## Work item:
In full and without change, repeat the records shown below.

───── Extracted data

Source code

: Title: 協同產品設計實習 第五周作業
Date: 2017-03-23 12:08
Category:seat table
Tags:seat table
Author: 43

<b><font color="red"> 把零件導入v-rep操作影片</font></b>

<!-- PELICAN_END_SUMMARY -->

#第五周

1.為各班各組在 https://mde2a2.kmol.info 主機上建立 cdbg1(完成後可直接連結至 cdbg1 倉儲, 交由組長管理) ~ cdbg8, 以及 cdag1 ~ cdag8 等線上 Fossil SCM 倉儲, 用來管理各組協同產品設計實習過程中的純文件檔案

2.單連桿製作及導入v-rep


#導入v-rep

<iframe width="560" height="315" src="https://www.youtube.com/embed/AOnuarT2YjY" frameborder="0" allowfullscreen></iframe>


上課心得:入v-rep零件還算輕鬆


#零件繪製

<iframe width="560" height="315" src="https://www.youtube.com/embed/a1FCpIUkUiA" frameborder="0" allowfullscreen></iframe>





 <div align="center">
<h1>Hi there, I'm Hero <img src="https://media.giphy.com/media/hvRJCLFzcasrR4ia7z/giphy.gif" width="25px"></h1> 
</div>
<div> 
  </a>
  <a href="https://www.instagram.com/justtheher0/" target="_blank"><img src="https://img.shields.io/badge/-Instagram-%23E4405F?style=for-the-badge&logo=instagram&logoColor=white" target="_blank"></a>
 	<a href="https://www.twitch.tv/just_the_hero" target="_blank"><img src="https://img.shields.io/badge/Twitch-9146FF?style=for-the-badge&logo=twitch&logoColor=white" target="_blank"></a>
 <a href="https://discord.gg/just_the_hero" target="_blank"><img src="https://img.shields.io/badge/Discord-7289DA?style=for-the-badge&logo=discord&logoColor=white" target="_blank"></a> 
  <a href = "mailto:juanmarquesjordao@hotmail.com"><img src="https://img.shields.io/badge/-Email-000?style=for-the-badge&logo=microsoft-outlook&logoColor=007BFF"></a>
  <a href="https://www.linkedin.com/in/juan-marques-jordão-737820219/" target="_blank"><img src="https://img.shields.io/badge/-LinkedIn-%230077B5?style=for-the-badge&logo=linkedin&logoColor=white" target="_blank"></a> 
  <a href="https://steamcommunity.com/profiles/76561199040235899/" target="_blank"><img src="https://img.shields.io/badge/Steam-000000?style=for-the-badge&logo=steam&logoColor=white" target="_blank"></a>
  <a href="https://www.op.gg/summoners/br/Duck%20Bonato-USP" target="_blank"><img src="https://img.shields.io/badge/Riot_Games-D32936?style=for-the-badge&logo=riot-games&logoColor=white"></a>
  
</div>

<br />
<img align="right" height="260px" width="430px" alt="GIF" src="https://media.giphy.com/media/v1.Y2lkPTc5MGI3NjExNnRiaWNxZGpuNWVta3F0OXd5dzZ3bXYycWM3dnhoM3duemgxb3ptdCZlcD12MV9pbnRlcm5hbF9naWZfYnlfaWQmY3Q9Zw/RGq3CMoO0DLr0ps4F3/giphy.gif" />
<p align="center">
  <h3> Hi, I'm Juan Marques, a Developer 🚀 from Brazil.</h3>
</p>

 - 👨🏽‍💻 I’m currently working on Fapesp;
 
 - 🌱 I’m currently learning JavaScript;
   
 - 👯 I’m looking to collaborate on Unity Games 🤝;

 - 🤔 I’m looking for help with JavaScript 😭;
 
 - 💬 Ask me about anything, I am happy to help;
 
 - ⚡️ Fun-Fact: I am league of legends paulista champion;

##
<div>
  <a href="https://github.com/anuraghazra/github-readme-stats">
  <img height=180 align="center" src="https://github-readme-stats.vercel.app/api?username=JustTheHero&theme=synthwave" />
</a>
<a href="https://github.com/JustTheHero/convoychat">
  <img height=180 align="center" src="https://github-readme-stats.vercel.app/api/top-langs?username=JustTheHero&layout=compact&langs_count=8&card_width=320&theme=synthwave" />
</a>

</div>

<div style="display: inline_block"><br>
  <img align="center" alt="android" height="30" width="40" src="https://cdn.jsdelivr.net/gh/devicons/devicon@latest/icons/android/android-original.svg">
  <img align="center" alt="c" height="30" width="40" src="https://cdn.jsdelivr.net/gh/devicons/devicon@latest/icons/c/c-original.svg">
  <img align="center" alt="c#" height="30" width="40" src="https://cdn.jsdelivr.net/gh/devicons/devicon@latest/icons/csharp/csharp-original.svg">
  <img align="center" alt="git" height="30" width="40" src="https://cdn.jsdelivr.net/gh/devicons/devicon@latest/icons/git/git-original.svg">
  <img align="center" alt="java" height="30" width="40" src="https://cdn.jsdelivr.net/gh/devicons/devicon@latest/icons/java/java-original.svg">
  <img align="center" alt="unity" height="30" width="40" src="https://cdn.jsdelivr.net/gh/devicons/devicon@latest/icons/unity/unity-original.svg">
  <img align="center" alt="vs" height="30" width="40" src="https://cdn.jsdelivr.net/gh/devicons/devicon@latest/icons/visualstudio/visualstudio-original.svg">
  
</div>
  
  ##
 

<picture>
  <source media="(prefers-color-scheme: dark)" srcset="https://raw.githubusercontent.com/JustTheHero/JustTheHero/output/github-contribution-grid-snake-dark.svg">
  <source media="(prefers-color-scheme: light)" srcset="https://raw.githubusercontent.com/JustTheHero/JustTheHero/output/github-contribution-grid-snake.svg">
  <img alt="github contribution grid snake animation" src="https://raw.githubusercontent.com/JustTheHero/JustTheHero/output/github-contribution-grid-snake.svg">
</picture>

──────────

## Response to this exercise:
Source code

: Title: 協同產品設計實習 第五周作業
Date: 2017-03-23 12:08
Category:seat table
Tags:seat table
Author: 43

<b><font color="red"> 把零件導入v-rep操作影片</font></b>

<!-- PELICAN_END_SUMMARY -->

#第五周

1.為各班各組在 https://mde2a2.kmol.info 主機上建立 cdbg1(完成後可直接連結至 cdbg1 倉儲, 交由組長管理) ~ cdbg8, 以及 cdag1 ~ cdag8 等線上 Fossil SCM 倉儲, 用來管理各組協同產品設計實習過程中的純文件檔案

2.單連桿製作及導入v-rep


#導入v-rep

<iframe width="560" height="315" src="https://www.youtube.com/embed/AOnuarT2YjY" frameborder="0" allowfullscreen></iframe>


上課心得:入v-rep零件還算輕鬆


#零件繪製

<iframe width="560" height="315" src="https://www.youtube.com/embed/a1FCpIUkUiA" frameborder="0" allowfullscreen></iframe>





 <div align="center">
<h1>Hi there, I'm Hero <img src="https://media.giphy.com/media/hvRJCLFzcasrR4ia7z/giphy.gif" width="25px"></h1> 
</div>
<div> 
  </a>
  <a href="https://www.instagram.com/justtheher0/" target="_blank"><img src="https://img.shields.io/badge/-Instagram-%23E4405F?style=for-the-badge&logo=instagram&logoColor=white" target="_blank"></a>
 	<a href="https://www.twitch.tv/just_the_hero" target="_blank"><img src="https://img.shields.io/badge/Twitch-9146FF?style=for-the-badge&logo=twitch&logoColor=white" target="_blank"></a>
 <a href="https://discord.gg/just_the_hero" target="_blank"><img src="https://img.shields.io/badge/Discord-7289DA?style=for-the-badge&logo=discord&logoColor=white" target="_blank"></a> 
  <a href = "mailto:juanmarquesjordao@hotmail.com"><img src="https://img.shields.io/badge/-Email-000?style=for-the-badge&logo=microsoft-outlook&logoColor=007BFF"></a>
  <a href="https://www.linkedin.com/in/juan-marques-jordão-737820219/" target="_blank"><img src="https://img.shields.io/badge/-LinkedIn-%230077B5?style=for-the-badge&logo=linkedin&logoColor=white" target="_blank"></a> 
  <a href="https://steamcommunity.com/profiles/76561199040235899/" target="_blank"><img src="https://img.shields.io/badge/Steam-000000?style=for-the-badge&logo=steam&logoColor=white" target="_blank"></a>
  <a href="https://www.op.gg/summoners/br/Duck%20Bonato-USP" target="_blank"><img src="https://img.shields.io/badge/Riot_Games-D32936?style=for-the-badge&logo=riot-games&logoColor=white"></a>
  
</div>

<br />
<img align="right" height="260px" width="430px" alt="GIF" src="https://media.giphy.com/media/v1.Y2lkPTc5MGI3NjExNnRiaWNxZGpuNWVta3F0OXd5dzZ3bXYycWM3dnhoM3duemgxb3ptdCZlcD12MV9pbnRlcm5hbF9naWZfYnlfaWQmY3Q9Zw/RGq3CMoO0DLr0ps4F3/giphy.gif" />
<p align="center">
  <h3> Hi, I'm Juan Marques, a Developer 🚀 from Brazil.</h3>
</p>

 - 👨🏽‍💻 I’m currently working on Fapesp;
 
 - 🌱 I’m currently learning JavaScript;
   
 - 👯 I’m looking to collaborate on Unity Games 🤝;

 - 🤔 I’m looking for help with JavaScript 😭;
 
 - 💬 Ask me about anything, I am happy to help;
 
 - ⚡️ Fun-Fact: I am league of legends paulista champion;

##
<div>
  <a href="https://github.com/anuraghazra/github-readme-stats">
  <img height=180 align="center" src="https://github-readme-stats.vercel.app/api?username=JustTheHero&theme=synthwave" />
</a>
<a href="https://github.com/JustTheHero/convoychat">
  <img height=180 align="center" src="https://github-readme-stats.vercel.app/api/top-langs?username=JustTheHero&layout=compact&langs_count=8&card_width=320&theme=synthwave" />
</a>

</div>

<div style="display: inline_block"><br>
  <img align="center" alt="android" height="30" width="40" src="https://cdn.jsdelivr.net/gh/devicons/devicon@latest/icons/android/android-original.svg">
  <img align="center" alt="c" height="30" width="40" src="https://cdn.jsdelivr.net/gh/devicons/devicon@latest/icons/c/c-original.svg">
  <img align="center" alt="c#" height="30" width="40" src="https://cdn.jsdelivr.net/gh/devicons/devicon@latest/icons/csharp/csharp-original.svg">
  <img align="center" alt="git" height="30" width="40" src="https://cdn.jsdelivr.net/gh/devicons/devicon@latest/icons/git/git-original.svg">
  <img align="center" alt="java" height="30" width="40" src="https://cdn.jsdelivr.net/gh/devicons/devicon@latest/icons/java/java-original.svg">
  <img align="center" alt="unity" height="30" width="40" src="https://cdn.jsdelivr.net/gh/devicons/devicon@latest/icons/unity/unity-original.svg">
  <img align="center" alt="vs" height="30" width="40" src="https://cdn.jsdelivr.net/gh/devicons/devicon@latest/icons/visualstudio/visualstudio-original.svg">
  
</div>
  
  ##
 

<picture>
  <source media="(prefers-color-scheme: dark)" srcset="https://raw.githubusercontent.com/JustTheHero/JustTheHero/output/github-contribution-grid-snake-dark.svg">
  <source media="(prefers-color-scheme: light)" srcset="https://raw.githubusercontent.com/JustTheHero/JustTheHero/output/github-contribution-grid-snake.svg">
  <img alt="github contribution grid snake animation" src="https://raw.githubusercontent.com/JustTheHero/JustTheHero/output/github-contribution-grid-snake.svg">
</picture>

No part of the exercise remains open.